#### WHAT THE EXERCISE ASKS
Select the lines below containing the word "weak".

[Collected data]
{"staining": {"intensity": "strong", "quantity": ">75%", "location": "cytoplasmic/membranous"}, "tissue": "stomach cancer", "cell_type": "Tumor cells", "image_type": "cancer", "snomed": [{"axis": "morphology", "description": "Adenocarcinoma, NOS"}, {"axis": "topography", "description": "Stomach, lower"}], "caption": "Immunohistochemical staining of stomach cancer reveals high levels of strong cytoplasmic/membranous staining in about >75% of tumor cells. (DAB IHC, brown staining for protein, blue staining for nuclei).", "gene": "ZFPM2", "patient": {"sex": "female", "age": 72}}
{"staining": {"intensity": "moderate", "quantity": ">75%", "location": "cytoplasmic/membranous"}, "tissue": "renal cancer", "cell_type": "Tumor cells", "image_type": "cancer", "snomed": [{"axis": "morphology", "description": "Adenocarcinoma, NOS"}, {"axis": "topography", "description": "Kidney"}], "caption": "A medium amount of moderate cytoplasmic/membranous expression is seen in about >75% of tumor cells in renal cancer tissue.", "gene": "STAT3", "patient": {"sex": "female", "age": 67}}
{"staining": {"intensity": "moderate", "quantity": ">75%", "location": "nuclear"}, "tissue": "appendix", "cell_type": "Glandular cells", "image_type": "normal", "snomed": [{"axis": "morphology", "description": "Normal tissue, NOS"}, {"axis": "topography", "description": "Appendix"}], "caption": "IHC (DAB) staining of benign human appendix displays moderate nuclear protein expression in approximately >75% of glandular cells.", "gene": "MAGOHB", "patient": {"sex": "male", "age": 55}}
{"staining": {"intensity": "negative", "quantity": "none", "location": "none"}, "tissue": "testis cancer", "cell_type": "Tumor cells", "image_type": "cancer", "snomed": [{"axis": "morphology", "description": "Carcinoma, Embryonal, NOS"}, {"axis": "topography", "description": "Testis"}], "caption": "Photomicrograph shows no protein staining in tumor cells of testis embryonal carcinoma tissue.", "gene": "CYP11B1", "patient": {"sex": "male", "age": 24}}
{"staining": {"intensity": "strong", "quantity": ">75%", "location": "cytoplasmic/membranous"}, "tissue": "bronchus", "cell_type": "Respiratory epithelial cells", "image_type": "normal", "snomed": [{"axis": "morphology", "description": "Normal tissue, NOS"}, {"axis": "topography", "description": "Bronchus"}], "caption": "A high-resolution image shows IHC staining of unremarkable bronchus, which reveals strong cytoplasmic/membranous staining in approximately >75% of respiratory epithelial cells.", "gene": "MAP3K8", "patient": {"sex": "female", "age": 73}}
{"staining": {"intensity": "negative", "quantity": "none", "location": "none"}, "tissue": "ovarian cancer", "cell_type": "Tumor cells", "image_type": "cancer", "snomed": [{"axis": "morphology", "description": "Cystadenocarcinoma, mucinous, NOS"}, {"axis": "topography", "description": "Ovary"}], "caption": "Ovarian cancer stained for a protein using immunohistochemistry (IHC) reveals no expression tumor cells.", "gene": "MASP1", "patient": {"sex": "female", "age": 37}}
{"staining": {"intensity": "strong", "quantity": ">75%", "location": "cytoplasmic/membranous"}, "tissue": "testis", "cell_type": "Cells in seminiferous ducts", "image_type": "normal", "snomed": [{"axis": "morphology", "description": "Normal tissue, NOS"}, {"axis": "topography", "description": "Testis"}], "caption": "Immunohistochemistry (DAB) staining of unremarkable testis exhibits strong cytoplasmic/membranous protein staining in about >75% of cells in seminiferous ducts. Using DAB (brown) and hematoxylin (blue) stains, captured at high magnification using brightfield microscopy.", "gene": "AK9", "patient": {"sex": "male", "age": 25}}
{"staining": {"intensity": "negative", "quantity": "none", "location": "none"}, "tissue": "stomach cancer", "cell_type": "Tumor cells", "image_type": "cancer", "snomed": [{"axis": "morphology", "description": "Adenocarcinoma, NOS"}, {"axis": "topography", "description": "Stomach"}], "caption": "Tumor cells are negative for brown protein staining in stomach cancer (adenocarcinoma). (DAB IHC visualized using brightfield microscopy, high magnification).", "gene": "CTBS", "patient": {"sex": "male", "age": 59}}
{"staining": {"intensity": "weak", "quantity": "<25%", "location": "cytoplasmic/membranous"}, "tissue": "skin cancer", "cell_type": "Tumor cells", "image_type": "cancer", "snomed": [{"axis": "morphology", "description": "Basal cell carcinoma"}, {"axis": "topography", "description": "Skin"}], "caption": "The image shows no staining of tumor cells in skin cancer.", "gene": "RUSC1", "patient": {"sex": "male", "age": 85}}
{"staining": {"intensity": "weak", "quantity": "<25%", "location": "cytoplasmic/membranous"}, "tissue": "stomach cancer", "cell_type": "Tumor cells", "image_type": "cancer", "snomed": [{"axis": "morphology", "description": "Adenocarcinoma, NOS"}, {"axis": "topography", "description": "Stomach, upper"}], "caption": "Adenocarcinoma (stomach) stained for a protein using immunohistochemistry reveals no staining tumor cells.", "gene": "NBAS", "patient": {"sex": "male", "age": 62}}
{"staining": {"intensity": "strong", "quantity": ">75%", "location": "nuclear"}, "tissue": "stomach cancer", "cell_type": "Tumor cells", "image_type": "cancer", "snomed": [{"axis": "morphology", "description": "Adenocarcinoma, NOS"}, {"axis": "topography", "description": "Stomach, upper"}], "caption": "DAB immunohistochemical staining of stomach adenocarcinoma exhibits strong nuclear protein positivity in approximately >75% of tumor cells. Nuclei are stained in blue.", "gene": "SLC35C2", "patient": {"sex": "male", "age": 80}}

#### TASK SOLUTION
{"staining": {"intensity": "weak", "quantity": "<25%", "location": "cytoplasmic/membranous"}, "tissue": "skin cancer", "cell_type": "Tumor cells", "image_type": "cancer", "snomed": [{"axis": "morphology", "description": "Basal cell carcinoma"}, {"axis": "topography", "description": "Skin"}], "caption": "The image shows no staining of tumor cells in skin cancer.", "gene": "RUSC1", "patient": {"sex": "male", "age": 85}}
{"staining": {"intensity": "weak", "quantity": "<25%", "location": "cytoplasmic/membranous"}, "tissue": "stomach cancer", "cell_type": "Tumor cells", "image_type": "cancer", "snomed": [{"axis": "morphology", "description": "Adenocarcinoma, NOS"}, {"axis": "topography", "description": "Stomach, upper"}], "caption": "Adenocarcinoma (stomach) stained for a protein using immunohistochemistry reveals no staining tumor cells.", "gene": "NBAS", "patient": {"sex": "male", "age": 62}}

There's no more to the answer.